Consigne A: Relevez tous les postes budgétaires que cite l'extrait sur le budget haïtien de 1947.
Consigne B: Dans l'extrait sur le budget haïtien de 1947, à quelle compagnie les proches du régime revendaient-ils les régimes de bananes ?
Consigne C: Reprenez l'extrait sur le budget haïtien de 1947 à partir de sa dernière phrase et poursuivez-le.

Extrait choisi:
En consultant le budget de l’année 1947, nous constatons que le poste budgétaire le plus important revient à la Garde d’Haïti avec une enveloppe de Gdes 11, 374 000 (onze millions trois cent soixante quatorze mille). Alors que le Ministère de l’Agriculture se retrouvait en dixième position avec Gdes1, 217 675 (un million deux cent dix-sept mille six cent soixante quinze). C’est-à-dire onze fois moins que la gendarmerie. Alors qu’elle faisait vivre la République et payait la Garde. Quant au poste budgétaire dit d’Economie Nationale, concernant la petite industrie il lui était réservé la somme insignifiante de Gdes 217, 675 (deux cent dix-sept mille six cent soixante quinze ).
Cette allocation budgétaire prouve clairement que la production agricole et industrielle n’était pas la priorité qui guidait le pouvoir.
4- Dès février 1947, la presse fait état de pratiques frauduleuses de la part de certains proches du régime se déclarant des « protégés » de l’exécutif, contraignant des paysans producteurs à leur céder gratuitement des régimes de bananes qu’ils revendaient à la Standard Fruit.

Données enregistrées:

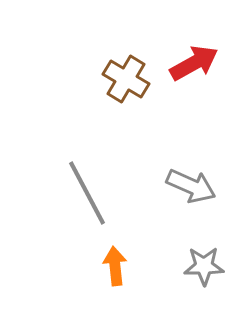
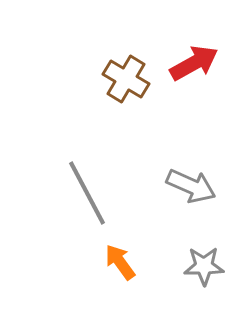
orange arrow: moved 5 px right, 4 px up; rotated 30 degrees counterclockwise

==

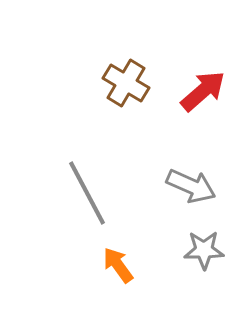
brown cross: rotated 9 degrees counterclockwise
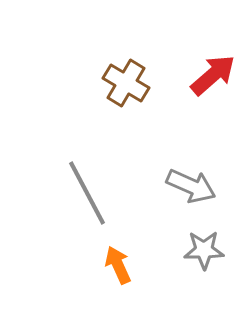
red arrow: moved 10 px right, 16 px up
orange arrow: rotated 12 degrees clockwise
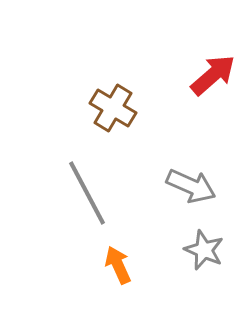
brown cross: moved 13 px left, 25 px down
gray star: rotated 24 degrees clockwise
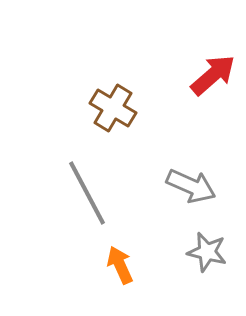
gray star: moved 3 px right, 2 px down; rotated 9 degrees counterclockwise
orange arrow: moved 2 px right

Réponse attendue A:
- la Garde d'Haïti
- le Ministère de l'Agriculture
- l'Economie Nationale

Réponse attendue B: À la Standard Fruit.

Réponse attendue C:
Finalement, en mars 1949, le pouvoir décrète le libre commerce de la figue-banane. La guerre des prix est déclarée. Ce qui peut paraitre à première vue une très bonne chose pour le paysan producteur qui verrait ses revenus augmenter. « La Standard Fruit paie jusqu’à G10 le régime de banane dans le Nord… ». Cette hausse ne fut que feu de paille. Et, en lieu et place d’une concurrence profitable aux producteurs, où le meilleur gagne, c’est le désordre qui s’installa. Le Journal La Nation y verra une astuce du pouvoir pour mieux manœuvrer à l’occasion des élections législatives. Cette mesure confirma la dégringolade d’un commerce jusque-là intéressant pour le petit producteur paysan. Car il ne faut pas oublier les exigences faites à la Standard Fruit par l’Etat Haïtien en matière d’assistance technique, de crédits, d’irrigation, d’entretien des routes agricoles, d’aménagement des ports, des hangars, des entrepôts etc. Les nouvelles sociétés créées avaient-elles les moyens et la volonté de respecter ces clauses ?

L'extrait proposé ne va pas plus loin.